◆ **PROBLEM TO WORK ON**
Your task is to transcribe all of the data below exactly, omitting the images.

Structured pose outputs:
****************

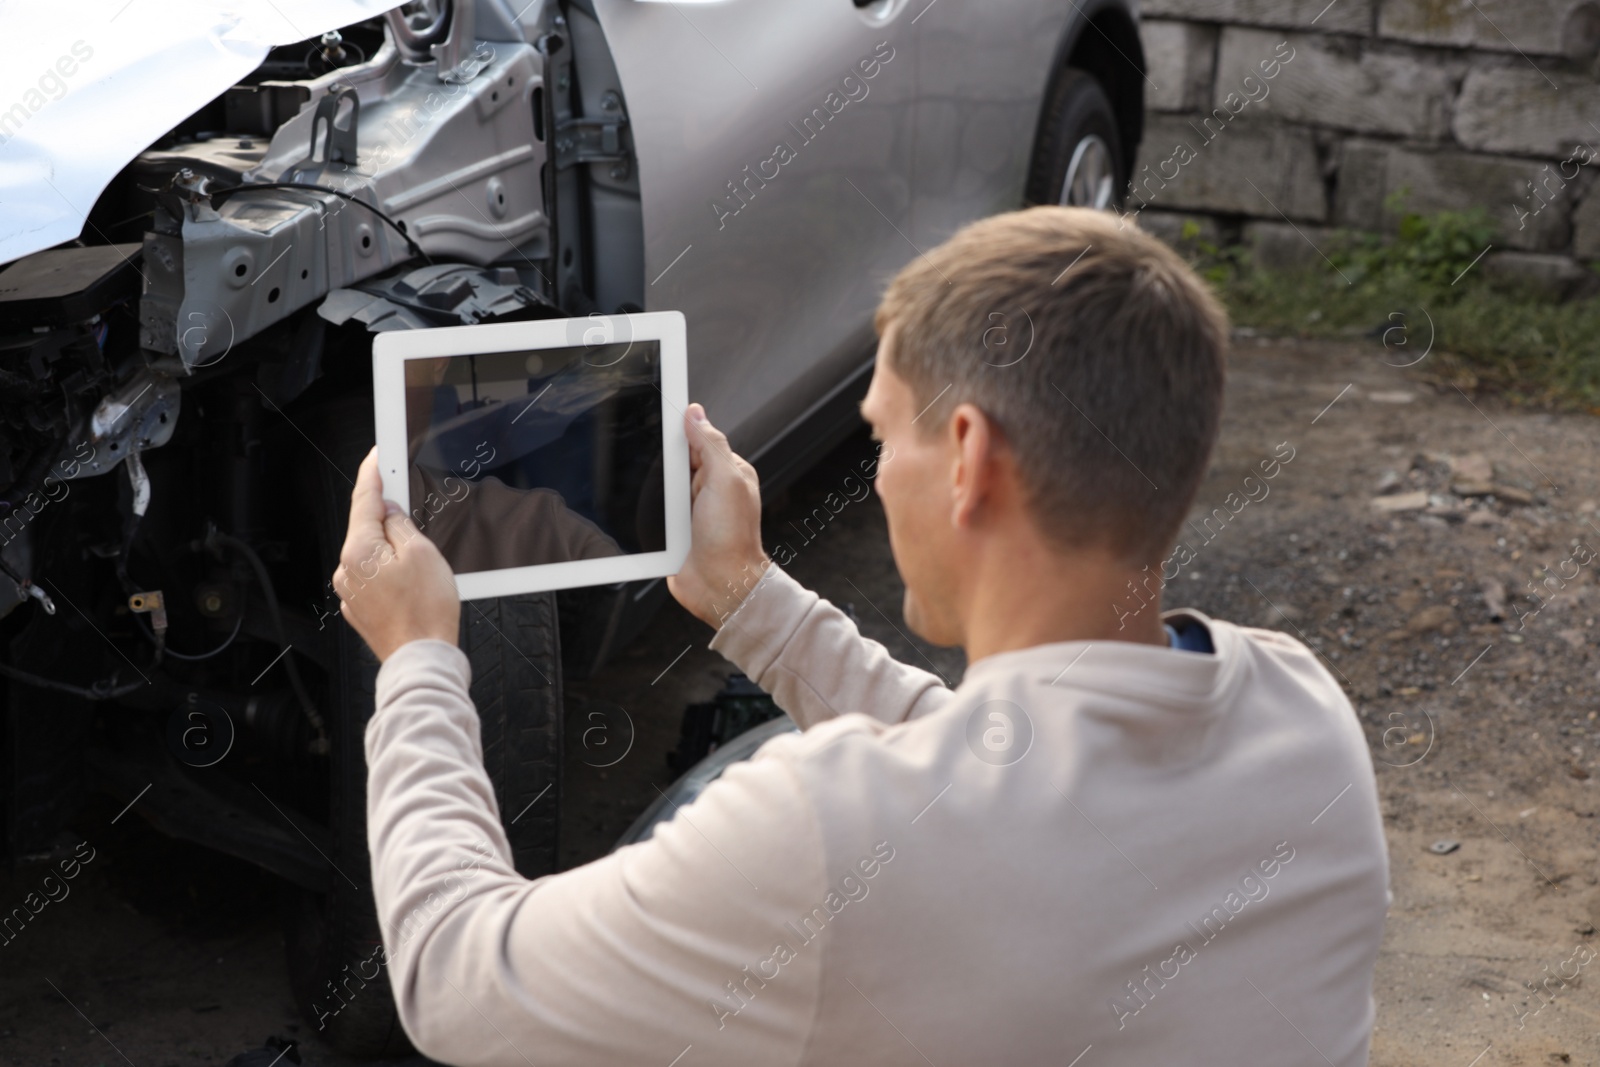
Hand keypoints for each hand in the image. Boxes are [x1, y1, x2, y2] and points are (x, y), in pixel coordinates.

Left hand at [333, 448, 460, 660]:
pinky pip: (374, 578)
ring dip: (393, 550)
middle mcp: (347, 570)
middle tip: (414, 514)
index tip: (377, 456)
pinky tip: (412, 583)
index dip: (373, 474)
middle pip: (367, 528)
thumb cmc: (425, 613)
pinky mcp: (361, 608)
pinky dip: (391, 572)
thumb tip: (393, 513)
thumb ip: (402, 525)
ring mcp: (351, 592)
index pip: (363, 499)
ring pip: (372, 554)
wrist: (422, 658)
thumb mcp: (423, 553)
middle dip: (390, 518)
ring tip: (421, 565)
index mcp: (358, 551)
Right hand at [667, 404, 770, 627]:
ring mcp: (691, 509)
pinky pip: (654, 510)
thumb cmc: (731, 539)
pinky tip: (651, 516)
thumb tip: (695, 413)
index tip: (659, 419)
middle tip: (668, 478)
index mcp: (727, 471)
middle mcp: (710, 488)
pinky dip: (649, 512)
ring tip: (667, 506)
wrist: (720, 587)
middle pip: (674, 461)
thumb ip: (711, 445)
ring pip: (661, 486)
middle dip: (663, 464)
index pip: (698, 438)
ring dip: (655, 492)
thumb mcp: (726, 480)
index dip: (679, 430)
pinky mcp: (675, 529)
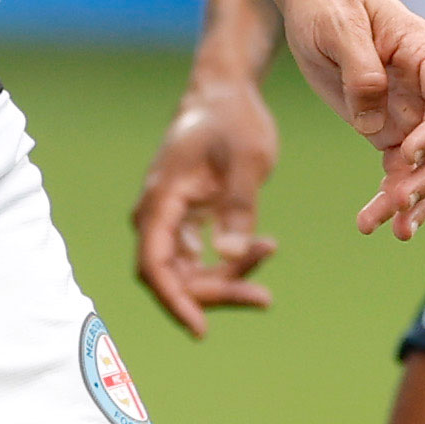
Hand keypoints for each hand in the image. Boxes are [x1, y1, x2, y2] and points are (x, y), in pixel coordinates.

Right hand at [130, 62, 285, 336]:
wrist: (225, 94)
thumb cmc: (233, 121)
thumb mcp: (247, 160)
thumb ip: (239, 207)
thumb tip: (230, 254)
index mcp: (161, 199)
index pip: (154, 265)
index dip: (174, 301)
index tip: (200, 328)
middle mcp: (157, 214)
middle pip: (173, 276)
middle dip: (215, 292)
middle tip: (263, 298)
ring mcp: (170, 219)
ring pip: (189, 270)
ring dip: (227, 276)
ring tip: (270, 254)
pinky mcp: (186, 220)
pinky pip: (202, 255)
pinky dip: (230, 259)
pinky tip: (265, 248)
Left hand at [274, 0, 424, 242]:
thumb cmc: (328, 1)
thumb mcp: (337, 25)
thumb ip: (360, 72)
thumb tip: (372, 126)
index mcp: (423, 53)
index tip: (407, 153)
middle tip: (396, 203)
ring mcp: (410, 111)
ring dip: (414, 199)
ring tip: (390, 231)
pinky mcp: (387, 129)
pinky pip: (403, 170)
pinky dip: (397, 198)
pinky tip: (384, 224)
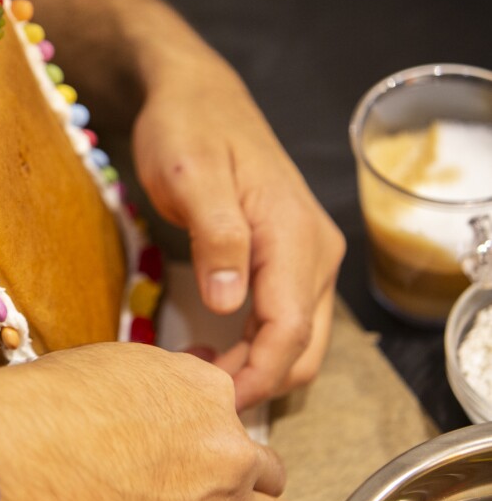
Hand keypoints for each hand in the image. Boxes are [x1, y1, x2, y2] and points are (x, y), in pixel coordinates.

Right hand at [0, 343, 295, 500]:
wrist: (32, 444)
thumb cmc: (57, 400)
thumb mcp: (120, 362)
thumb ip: (159, 383)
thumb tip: (154, 401)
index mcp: (206, 391)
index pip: (231, 414)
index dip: (208, 432)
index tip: (191, 445)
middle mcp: (224, 447)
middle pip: (269, 472)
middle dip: (246, 481)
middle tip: (219, 490)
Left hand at [132, 47, 344, 408]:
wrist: (197, 96)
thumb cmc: (187, 129)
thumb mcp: (190, 175)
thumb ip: (215, 237)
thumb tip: (229, 303)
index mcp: (295, 236)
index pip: (290, 330)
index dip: (256, 375)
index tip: (214, 404)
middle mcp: (313, 253)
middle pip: (302, 346)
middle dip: (256, 381)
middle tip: (193, 395)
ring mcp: (305, 257)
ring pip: (296, 338)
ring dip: (255, 367)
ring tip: (194, 375)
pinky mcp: (287, 258)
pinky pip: (283, 318)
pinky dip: (254, 346)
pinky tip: (210, 349)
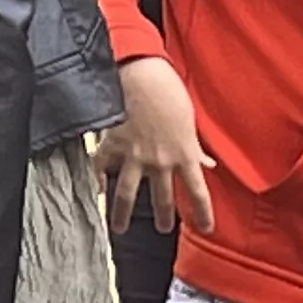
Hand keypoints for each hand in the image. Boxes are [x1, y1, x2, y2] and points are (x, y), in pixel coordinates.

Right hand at [99, 56, 215, 234]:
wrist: (140, 73)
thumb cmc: (169, 92)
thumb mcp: (190, 121)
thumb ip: (195, 147)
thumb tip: (206, 164)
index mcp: (185, 156)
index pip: (199, 193)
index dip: (204, 213)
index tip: (207, 229)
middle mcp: (160, 162)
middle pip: (162, 199)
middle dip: (163, 216)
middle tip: (162, 228)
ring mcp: (134, 156)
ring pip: (127, 193)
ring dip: (122, 213)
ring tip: (119, 228)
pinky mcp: (112, 144)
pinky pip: (101, 167)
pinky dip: (97, 180)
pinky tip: (95, 191)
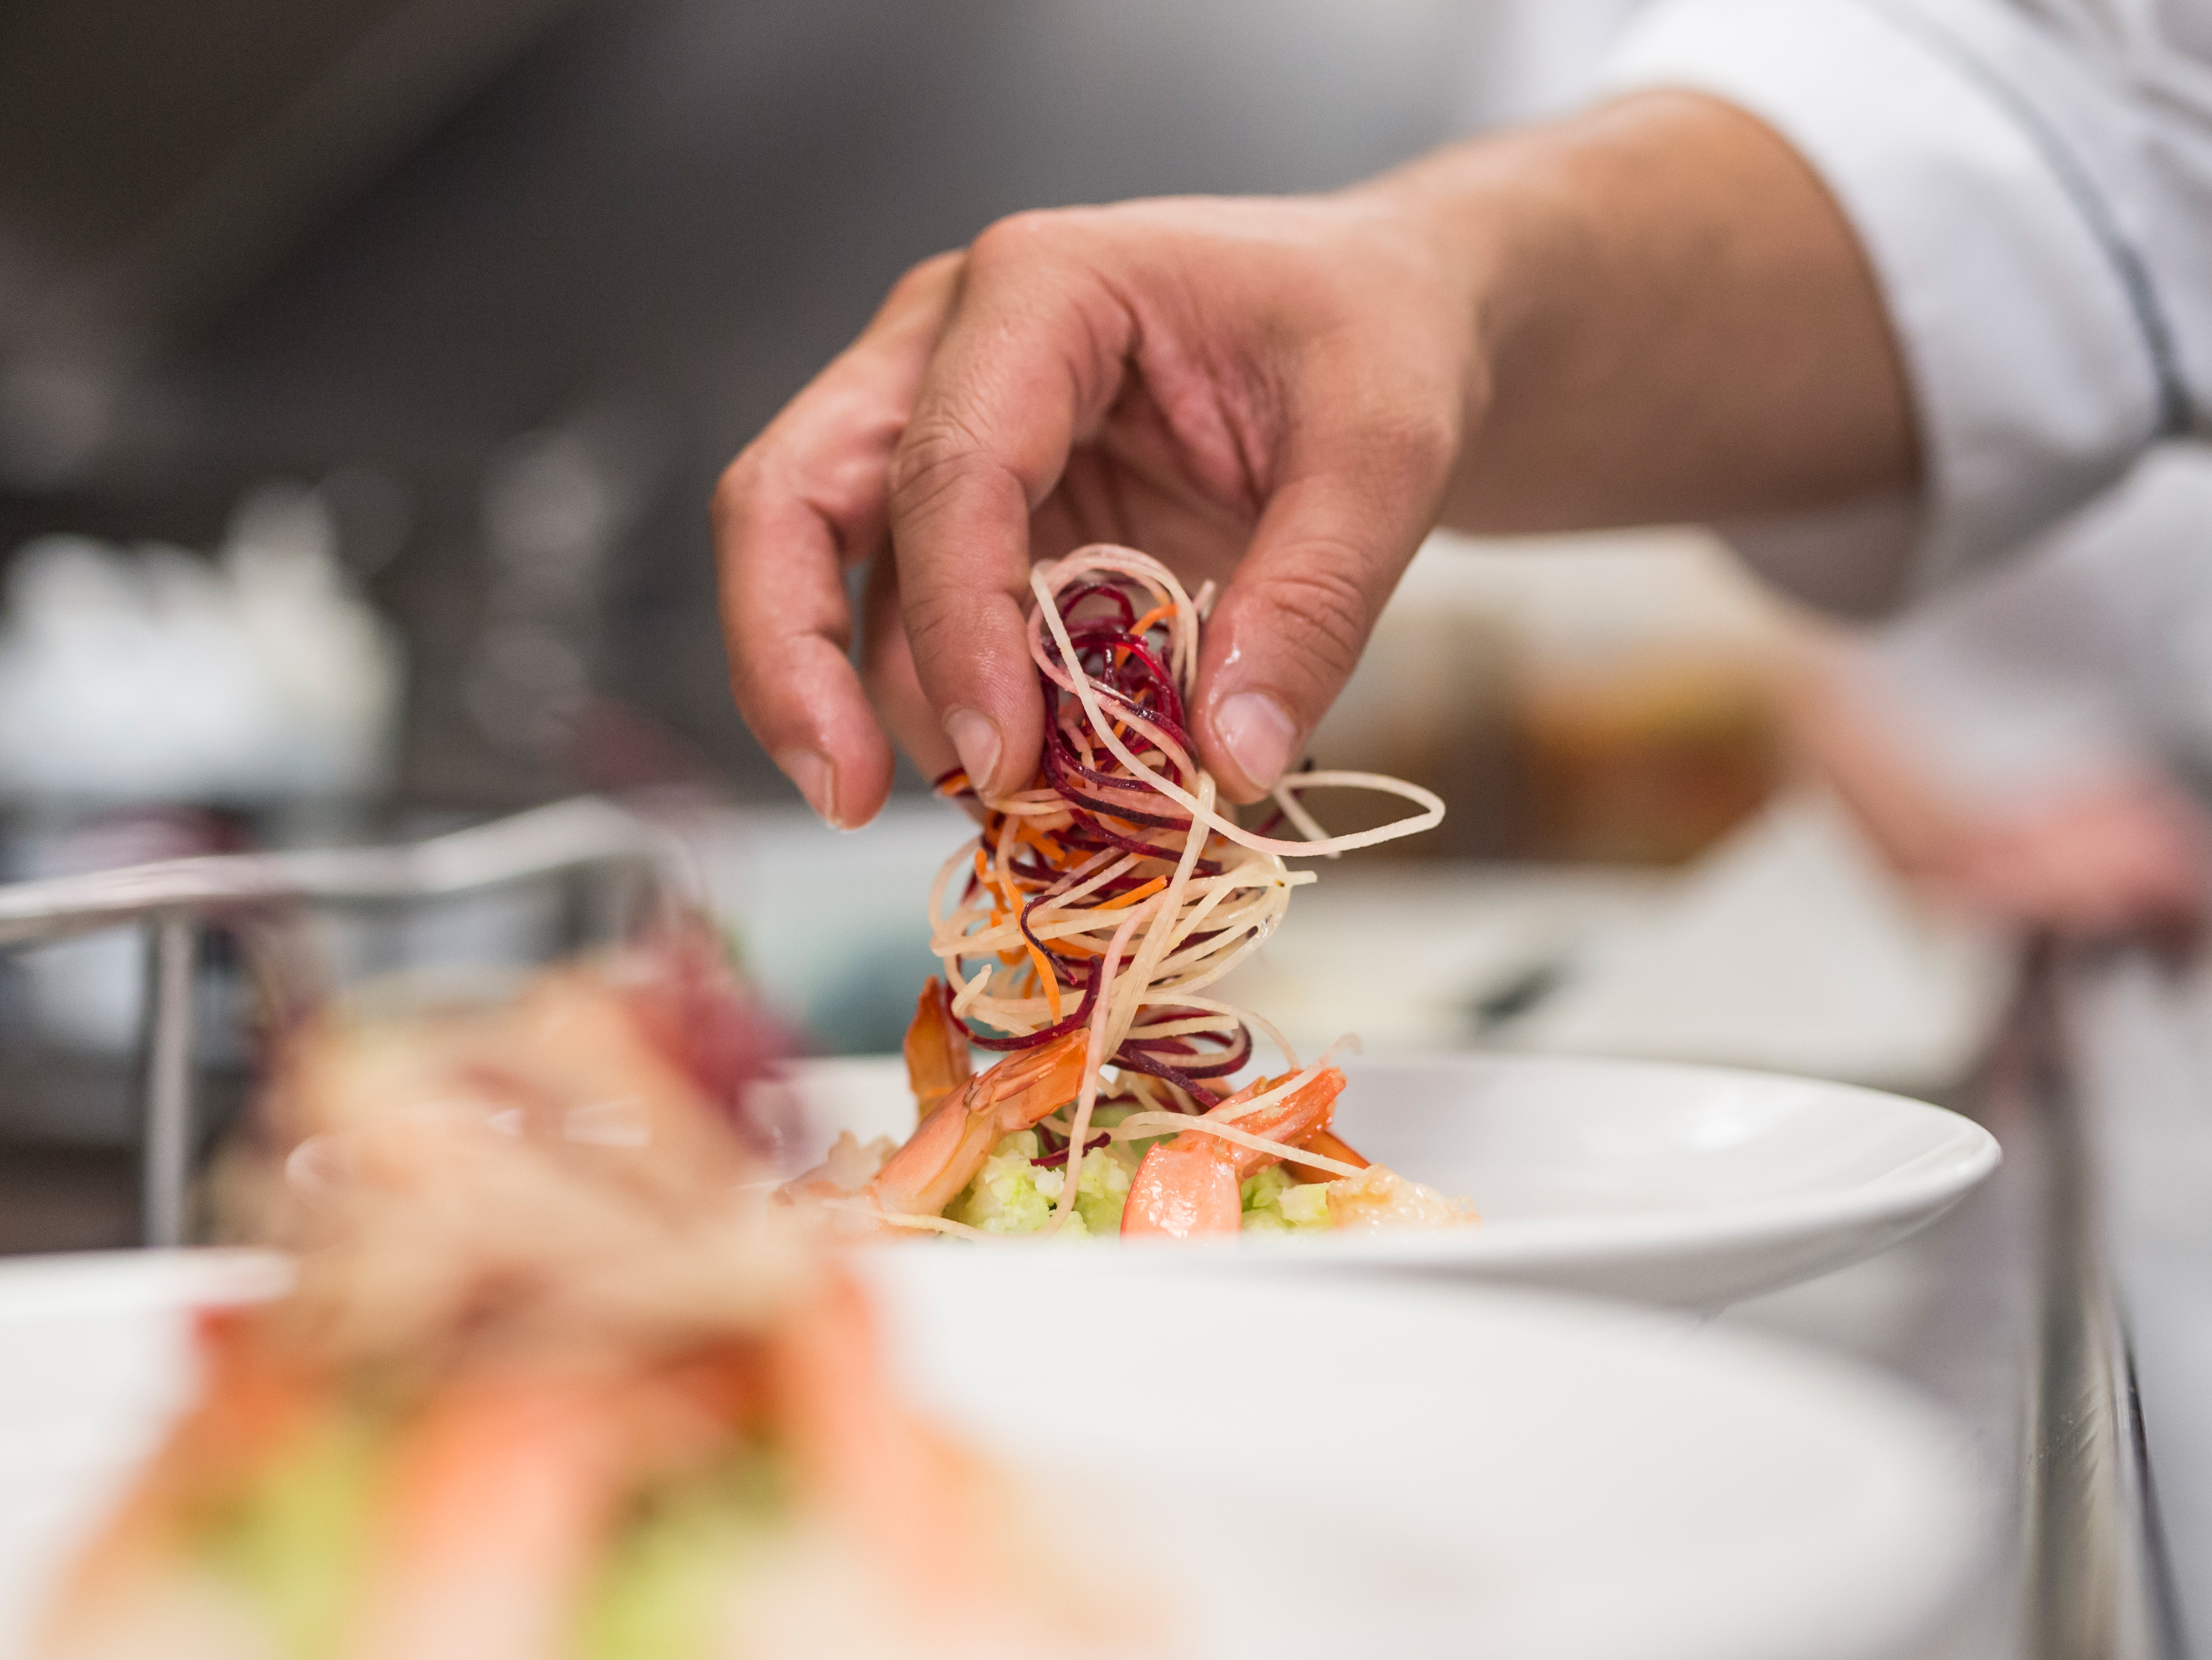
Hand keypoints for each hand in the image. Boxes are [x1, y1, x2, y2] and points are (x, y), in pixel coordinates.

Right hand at [715, 96, 1914, 825]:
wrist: (1420, 334)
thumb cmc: (1401, 339)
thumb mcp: (1395, 444)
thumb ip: (1311, 594)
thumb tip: (1222, 768)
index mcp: (1040, 289)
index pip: (942, 463)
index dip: (944, 621)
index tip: (993, 761)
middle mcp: (958, 353)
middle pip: (791, 492)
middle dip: (800, 653)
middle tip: (853, 796)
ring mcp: (950, 439)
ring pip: (813, 559)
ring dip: (849, 696)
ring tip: (921, 818)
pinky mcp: (978, 524)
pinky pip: (898, 619)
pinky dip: (920, 713)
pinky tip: (984, 795)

****************

◆ **PROBLEM SOLUTION**
Hand keypoints for each hand in the image. Boxes are [x1, y1, x2, y2] and points are (x, y), in pixel coordinates.

Left hand at [333, 448, 460, 660]:
pinky pip: (374, 578)
ring dip: (393, 550)
middle mcp: (347, 570)
middle tip: (414, 514)
index tip: (377, 456)
pinky tip: (412, 583)
index dip: (373, 474)
middle pip: (367, 528)
thumb cmc: (425, 613)
pinky mcp: (361, 608)
pinky dip: (391, 572)
thumb tip: (393, 513)
thumb ip: (402, 525)
ring mcp: (351, 592)
index pip: (363, 499)
ring pip: (372, 554)
wrist: (422, 658)
thumb mcp: (423, 553)
middle dip: (390, 518)
ring tip: (421, 565)
index mcp: (358, 551)
Right hand at [667, 404, 770, 627]:
ring mcp: (691, 509)
pinky pip: (654, 510)
thumb cmc: (731, 539)
pinky tip: (651, 516)
thumb tip: (695, 413)
index tip: (659, 419)
middle tip: (668, 478)
index mcp: (727, 471)
middle mcp: (710, 488)
pinky dip: (649, 512)
ring tip: (667, 506)
wrist: (720, 587)
middle pip: (674, 461)
thumb ip: (711, 445)
ring pip: (661, 486)
middle dip: (663, 464)
index pip: (698, 438)
ring dip: (655, 492)
thumb mcp: (726, 480)
index dip: (679, 430)
pinky mcp: (675, 529)
Hand keypoints for each hand in the image. Boxes are [x1, y1, x2, y2] and points are (x, y), in pixel coordinates.

Right hand at [130, 62, 285, 336]:
wrist: (225, 94)
thumb cmc: (233, 121)
thumb mcp: (247, 160)
thumb ip: (239, 207)
thumb tip: (230, 254)
index mcp: (161, 199)
index pip: (154, 265)
index dip: (174, 301)
index tip: (200, 328)
middle mcp: (157, 214)
middle pip: (173, 276)
middle dip: (215, 292)
middle tip: (263, 298)
ring mcp: (170, 219)
ring pip: (189, 270)
ring dip: (227, 276)
ring tip: (270, 254)
pinky mcp: (186, 220)
pinky pip: (202, 255)
pinky dip: (230, 259)
pinky tip: (265, 248)
Left hand at [274, 0, 424, 242]:
thumb cmc: (328, 1)
thumb mcp: (337, 25)
thumb ip: (360, 72)
thumb tip: (372, 126)
index mcp: (423, 53)
index tip: (407, 153)
middle tip: (396, 203)
ring mcp: (410, 111)
ring dip: (414, 199)
ring tip: (390, 231)
pinky mcp: (387, 129)
pinky pip: (403, 170)
pinky dip: (397, 198)
pinky tip: (384, 224)
Hand keypoints for each hand in the image. Boxes are [x1, y1, x2, y2] and points are (x, y), in pixel coordinates.

Right hand at [0, 343, 295, 500]:
wrist: (32, 444)
thumb cmc: (57, 400)
thumb mcp: (120, 362)
thumb ip: (159, 383)
thumb tip: (154, 401)
index mcp: (206, 391)
index pip: (231, 414)
index dip: (208, 432)
index tip: (191, 445)
middle mcp: (224, 447)
middle pip: (269, 472)
middle dip: (246, 481)
middle tip: (219, 490)
Left hand at [132, 47, 344, 408]:
wrist: (197, 96)
thumb cmc: (187, 129)
thumb mcp: (190, 175)
thumb ip: (215, 237)
thumb tip: (229, 303)
index mcp: (295, 236)
index pip: (290, 330)
index dip: (256, 375)
index tip: (214, 404)
middle mcp: (313, 253)
middle pip: (302, 346)
middle dip: (256, 381)
middle tip: (193, 395)
ring mcp: (305, 257)
ring pip: (296, 338)
ring dip: (255, 367)
ring tip: (194, 375)
pinky mcp: (287, 258)
pinky pip: (283, 318)
pinky dip: (254, 346)
pinky tip: (210, 349)
Hand keypoints for each hand in the image. Boxes are [x1, y1, x2, y2] and points are (x, y), in pixel coordinates.

Right hand at [99, 56, 215, 234]:
wrist: (140, 73)
thumb cmc: (169, 92)
thumb mcp: (190, 121)
thumb ip: (195, 147)
thumb tip: (206, 164)
index mcp: (185, 156)
index pip: (199, 193)
index dip: (204, 213)
index tip: (207, 229)
middle mcp: (160, 162)
middle pip: (162, 199)
middle dip: (163, 216)
middle tip: (162, 228)
ring mcp: (134, 156)
ring pip: (127, 193)
ring dip: (122, 213)
ring tip: (119, 228)
pinky mcp: (112, 144)
pinky pip: (101, 167)
pinky dip: (97, 180)
pinky tip: (95, 191)
Hand keypoints for each hand in the image. Boxes are [x1, y1, x2, y2] and points are (x, y), in pixel coordinates.

Right hand at [715, 96, 1914, 825]:
wrist: (1420, 334)
thumb cmc: (1401, 339)
thumb mcp: (1395, 444)
thumb ip: (1311, 594)
thumb tip: (1222, 768)
index mcp: (1040, 289)
index pip: (942, 463)
index dip: (944, 621)
index tip: (993, 761)
middle mcp: (958, 353)
middle pip: (791, 492)
middle dip: (800, 653)
middle tip: (853, 796)
ring mcp: (950, 439)
ring pip: (813, 559)
ring dip: (849, 696)
ring tip: (921, 818)
pinky mcp: (978, 524)
pinky pip: (898, 619)
pinky dip: (920, 713)
pinky tip: (984, 795)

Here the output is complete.